Tardivement colonisée par les Britanniques, cette région les intéressait surtout comme voie de passage potentielle vers la Birmanie et le Yunnan chinois d’une part, comme source de métaux précieux d’autre part. Ils ne tardèrent pas à découvrir (1835) que l’arbre à thé y avait poussé depuis toujours et livrait une infusion d’une qualité comparable à celle permise par les plants chinois. Dès 1839 une compagnie privée s’implantait pour généraliser l’exploitation de ce thé. Les débuts furent particulièrement difficiles et MacFarlane note combien sa culture fut dévastatrice, notamment pour les coolies indiens et bengalis décimés par les maladies. Il fallut aussi se débarrasser des indigènes qui refusaient une appropriation privée de leurs terres : cela se fit par la force brute, la taxation, les interdictions de passer sur les plantations génératrices de poursuites. Il fallut enfin créer un réseau de transport, notamment des voies ferrées lourdement subventionnées [Pomeranz et Topik, 2000, p. 86]. Ces « efforts » finirent par payer : entre 1870 et 1900, les exportations de l’Assam furent multipliées par vingt et d’autres régions, aux pieds de l’Himalaya, connurent le même décollage de leur production de thé. « L’Occident disposait désormais d’une offre de thé, non seulement égale à sa soif, mais encore contrôlée par les pays consommateurs » [ibid.]

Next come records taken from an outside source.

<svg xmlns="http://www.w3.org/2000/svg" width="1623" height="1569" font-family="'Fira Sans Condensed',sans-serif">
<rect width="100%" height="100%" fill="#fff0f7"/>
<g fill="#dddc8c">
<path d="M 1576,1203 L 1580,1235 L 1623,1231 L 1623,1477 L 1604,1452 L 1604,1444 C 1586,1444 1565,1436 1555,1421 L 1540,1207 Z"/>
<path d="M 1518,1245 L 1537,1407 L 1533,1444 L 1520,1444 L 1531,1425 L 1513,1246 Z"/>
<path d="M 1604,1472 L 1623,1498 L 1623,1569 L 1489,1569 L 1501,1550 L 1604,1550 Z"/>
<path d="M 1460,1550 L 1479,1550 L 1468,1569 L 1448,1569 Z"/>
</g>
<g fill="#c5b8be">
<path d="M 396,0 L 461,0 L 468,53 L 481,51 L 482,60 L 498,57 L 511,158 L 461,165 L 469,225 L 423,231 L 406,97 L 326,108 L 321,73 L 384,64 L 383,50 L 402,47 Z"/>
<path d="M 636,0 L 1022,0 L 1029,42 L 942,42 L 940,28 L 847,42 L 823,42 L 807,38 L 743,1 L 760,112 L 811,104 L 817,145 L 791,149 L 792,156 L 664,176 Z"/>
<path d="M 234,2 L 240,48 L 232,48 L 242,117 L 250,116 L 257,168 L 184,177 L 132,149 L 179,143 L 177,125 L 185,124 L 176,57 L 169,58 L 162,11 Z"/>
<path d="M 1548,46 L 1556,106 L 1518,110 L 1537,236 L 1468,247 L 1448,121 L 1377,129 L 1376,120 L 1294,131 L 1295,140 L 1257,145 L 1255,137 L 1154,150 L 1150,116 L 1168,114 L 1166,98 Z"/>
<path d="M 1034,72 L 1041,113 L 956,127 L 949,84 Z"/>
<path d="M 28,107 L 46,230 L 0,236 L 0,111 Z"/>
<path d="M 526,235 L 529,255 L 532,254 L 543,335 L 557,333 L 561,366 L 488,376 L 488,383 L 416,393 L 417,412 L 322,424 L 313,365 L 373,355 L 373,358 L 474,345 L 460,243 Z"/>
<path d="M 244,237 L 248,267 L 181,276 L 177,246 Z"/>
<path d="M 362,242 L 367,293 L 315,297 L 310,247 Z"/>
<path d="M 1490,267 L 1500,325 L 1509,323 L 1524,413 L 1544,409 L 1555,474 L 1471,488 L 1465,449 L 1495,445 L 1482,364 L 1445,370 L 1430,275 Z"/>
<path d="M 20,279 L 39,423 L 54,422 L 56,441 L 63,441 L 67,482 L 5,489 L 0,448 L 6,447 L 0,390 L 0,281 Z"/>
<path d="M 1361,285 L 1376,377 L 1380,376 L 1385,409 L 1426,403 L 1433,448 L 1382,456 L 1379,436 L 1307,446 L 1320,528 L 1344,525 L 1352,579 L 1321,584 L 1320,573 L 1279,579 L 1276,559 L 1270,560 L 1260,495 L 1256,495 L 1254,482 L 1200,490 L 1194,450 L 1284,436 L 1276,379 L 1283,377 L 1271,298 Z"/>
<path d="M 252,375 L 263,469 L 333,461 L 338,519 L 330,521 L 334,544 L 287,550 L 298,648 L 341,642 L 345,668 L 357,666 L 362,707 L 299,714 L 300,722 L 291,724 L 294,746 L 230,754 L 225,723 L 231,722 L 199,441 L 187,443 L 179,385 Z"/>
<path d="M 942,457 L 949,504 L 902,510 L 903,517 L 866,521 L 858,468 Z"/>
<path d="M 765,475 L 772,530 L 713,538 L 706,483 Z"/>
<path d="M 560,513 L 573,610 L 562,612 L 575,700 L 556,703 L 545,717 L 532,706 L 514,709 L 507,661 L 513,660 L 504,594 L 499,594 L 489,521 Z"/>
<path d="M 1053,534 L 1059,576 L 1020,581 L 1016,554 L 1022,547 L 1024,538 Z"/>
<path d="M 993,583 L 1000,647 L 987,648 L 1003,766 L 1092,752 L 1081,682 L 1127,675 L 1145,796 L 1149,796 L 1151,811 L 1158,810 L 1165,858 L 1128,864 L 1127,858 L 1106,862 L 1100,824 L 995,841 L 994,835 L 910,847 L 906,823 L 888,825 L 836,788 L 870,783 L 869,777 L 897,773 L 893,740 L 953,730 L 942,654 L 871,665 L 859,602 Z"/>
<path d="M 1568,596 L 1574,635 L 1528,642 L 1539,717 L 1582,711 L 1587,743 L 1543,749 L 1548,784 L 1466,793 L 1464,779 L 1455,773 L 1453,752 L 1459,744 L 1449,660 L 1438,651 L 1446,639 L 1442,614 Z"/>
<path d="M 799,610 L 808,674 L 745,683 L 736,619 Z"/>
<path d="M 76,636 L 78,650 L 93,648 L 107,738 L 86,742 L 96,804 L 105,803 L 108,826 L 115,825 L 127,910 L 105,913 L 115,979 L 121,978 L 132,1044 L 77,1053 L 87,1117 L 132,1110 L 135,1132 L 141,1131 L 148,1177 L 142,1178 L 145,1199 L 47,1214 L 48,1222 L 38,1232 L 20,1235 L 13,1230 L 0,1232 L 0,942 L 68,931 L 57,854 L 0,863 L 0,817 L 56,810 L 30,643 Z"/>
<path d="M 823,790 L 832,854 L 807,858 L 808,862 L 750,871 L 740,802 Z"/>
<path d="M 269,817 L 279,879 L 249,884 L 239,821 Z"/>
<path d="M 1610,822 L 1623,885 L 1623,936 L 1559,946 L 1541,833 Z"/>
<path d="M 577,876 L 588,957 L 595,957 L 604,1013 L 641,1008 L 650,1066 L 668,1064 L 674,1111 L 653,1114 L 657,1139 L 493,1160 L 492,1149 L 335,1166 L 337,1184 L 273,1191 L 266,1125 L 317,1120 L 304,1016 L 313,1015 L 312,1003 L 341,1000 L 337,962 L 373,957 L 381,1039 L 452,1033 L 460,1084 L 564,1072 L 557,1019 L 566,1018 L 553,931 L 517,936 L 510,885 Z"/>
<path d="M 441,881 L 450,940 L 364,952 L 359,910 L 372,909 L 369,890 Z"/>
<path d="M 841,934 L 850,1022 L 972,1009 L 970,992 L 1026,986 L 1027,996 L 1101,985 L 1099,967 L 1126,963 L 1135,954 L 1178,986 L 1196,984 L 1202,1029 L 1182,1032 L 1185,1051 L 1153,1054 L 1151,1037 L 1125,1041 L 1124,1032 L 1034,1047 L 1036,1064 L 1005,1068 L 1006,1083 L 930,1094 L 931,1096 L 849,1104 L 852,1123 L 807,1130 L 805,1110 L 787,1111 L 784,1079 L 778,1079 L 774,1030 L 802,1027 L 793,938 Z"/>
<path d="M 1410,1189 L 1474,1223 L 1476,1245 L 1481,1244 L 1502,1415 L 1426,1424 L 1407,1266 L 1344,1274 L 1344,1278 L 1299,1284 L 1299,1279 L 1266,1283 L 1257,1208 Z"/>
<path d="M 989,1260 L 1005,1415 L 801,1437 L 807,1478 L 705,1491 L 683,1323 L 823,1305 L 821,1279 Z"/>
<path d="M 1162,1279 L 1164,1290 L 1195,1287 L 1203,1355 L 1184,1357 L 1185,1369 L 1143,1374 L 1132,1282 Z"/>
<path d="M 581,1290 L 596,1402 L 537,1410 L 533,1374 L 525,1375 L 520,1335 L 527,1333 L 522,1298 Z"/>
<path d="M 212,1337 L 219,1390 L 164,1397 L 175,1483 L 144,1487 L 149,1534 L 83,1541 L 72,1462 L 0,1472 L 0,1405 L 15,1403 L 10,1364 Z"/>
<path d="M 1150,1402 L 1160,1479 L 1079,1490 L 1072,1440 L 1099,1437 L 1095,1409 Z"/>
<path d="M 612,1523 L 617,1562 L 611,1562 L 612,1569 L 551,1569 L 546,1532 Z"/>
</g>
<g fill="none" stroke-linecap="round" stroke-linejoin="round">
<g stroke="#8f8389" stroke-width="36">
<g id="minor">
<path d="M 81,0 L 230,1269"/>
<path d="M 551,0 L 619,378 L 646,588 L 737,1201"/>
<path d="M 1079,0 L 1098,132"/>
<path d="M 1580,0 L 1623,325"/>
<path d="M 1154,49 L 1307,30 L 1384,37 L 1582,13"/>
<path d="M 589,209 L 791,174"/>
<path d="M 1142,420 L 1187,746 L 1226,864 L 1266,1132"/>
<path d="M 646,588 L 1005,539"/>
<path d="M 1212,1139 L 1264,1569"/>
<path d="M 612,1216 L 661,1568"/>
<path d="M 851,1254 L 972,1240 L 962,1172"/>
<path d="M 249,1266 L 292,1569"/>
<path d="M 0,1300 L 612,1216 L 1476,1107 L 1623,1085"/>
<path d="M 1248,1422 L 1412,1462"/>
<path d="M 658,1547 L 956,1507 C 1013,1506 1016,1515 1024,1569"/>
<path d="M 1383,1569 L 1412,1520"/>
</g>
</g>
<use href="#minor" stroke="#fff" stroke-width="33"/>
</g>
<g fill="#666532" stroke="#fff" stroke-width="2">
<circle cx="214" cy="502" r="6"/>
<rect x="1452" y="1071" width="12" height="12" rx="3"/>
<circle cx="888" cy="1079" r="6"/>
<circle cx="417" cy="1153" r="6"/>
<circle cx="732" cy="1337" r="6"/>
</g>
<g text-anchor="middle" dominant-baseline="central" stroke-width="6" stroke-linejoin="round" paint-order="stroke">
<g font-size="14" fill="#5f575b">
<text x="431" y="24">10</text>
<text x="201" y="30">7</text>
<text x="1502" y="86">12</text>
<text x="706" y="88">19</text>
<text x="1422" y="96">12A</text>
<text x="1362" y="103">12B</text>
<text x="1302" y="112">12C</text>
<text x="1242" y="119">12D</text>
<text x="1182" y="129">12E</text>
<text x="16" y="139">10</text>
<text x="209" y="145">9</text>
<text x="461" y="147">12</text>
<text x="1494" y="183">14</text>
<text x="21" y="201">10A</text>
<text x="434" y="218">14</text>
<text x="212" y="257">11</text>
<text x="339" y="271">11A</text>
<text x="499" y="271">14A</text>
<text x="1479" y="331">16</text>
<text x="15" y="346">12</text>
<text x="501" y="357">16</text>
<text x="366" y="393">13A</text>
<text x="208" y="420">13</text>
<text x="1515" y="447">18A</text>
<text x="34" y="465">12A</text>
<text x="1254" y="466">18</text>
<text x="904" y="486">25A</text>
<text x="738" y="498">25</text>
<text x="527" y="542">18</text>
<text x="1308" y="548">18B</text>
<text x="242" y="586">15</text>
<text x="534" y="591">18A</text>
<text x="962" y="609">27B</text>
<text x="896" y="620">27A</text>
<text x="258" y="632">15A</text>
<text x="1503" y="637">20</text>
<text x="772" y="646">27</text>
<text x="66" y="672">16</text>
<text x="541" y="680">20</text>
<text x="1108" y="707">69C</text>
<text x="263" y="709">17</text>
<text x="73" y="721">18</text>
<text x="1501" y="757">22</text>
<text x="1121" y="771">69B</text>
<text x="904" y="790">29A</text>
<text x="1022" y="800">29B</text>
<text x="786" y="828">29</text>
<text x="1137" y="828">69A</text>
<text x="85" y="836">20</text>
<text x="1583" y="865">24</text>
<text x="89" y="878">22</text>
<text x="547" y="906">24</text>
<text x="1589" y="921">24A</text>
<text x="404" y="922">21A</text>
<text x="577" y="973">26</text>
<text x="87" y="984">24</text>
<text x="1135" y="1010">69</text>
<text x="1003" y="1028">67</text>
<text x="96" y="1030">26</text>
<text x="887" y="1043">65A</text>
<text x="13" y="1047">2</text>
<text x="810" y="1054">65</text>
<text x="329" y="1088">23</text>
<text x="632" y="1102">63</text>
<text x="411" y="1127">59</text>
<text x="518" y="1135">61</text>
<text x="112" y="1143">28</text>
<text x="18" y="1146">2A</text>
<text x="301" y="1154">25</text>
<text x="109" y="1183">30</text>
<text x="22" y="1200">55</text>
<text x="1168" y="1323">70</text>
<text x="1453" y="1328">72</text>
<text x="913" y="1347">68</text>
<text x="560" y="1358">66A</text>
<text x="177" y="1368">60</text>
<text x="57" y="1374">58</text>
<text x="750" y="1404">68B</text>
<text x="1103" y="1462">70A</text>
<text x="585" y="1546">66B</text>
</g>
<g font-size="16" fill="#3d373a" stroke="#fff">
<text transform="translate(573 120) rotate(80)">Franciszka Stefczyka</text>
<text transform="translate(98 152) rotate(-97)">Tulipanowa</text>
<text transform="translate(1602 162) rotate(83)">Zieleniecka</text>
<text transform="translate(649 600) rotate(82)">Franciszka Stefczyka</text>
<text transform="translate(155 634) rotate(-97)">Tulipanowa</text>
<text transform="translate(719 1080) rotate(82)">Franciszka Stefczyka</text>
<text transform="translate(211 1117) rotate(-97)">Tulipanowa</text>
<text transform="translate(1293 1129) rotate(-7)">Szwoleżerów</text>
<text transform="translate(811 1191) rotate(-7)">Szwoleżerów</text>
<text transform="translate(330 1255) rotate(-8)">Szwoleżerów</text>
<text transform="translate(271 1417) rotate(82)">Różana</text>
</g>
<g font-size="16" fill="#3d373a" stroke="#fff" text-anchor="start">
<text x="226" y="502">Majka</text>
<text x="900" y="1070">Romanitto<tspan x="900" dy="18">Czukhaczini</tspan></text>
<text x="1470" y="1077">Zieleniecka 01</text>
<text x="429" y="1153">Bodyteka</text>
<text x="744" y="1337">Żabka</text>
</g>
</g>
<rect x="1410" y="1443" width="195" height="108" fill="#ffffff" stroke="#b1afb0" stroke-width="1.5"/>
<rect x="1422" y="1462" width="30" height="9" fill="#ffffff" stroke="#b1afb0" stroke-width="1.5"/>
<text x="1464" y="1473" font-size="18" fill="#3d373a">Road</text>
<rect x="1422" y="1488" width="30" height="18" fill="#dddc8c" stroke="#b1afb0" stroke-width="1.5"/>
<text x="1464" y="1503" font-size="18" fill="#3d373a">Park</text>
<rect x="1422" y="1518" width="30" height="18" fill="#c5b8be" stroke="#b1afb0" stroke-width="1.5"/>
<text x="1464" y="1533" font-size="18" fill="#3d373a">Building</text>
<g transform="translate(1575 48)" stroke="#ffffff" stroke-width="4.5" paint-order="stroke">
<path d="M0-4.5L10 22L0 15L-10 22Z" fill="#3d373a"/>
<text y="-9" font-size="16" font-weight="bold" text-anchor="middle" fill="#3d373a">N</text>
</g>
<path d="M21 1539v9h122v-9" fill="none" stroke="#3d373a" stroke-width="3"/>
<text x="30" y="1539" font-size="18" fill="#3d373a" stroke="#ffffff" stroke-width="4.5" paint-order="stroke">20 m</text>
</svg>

En conclusion, le thé apparaît d’abord comme un véritable homogénéisateur des cultures entre Chine, Japon et Europe occidentale, permettant ainsi aux extrémités du continent eurasien de réaffirmer leur parenté, thème cher à Jack Goody. Si sa production reste entâchée de sang et d’oppression meurtrière, il constitue vraisemblablement un facteur de diminution des maladies liées à la pollution de l’eau, un facteur incitatif pour la navigation lointaine et la compagnie des Indes britanniques, un stimulant de la révolution industrielle en fournissant une boisson énergisante et saine à la main-d’œuvre, enfin un facteur clé de la construction de l’empire. Le thé a, de fait, largement contribué à changer le monde…

MacFarlane A. et I., [2009], The Empire of Tea, Woodstock and New York, Overlook Press, livre passionnant dont cet article s’inspire largement.

Okakura K. [2006], Le Livre du thé, Paris, Philippe Picquier.

Pomeranz K. et Topik S., [2000], The World that Trade Created, Armonk, M.E. Sharpe.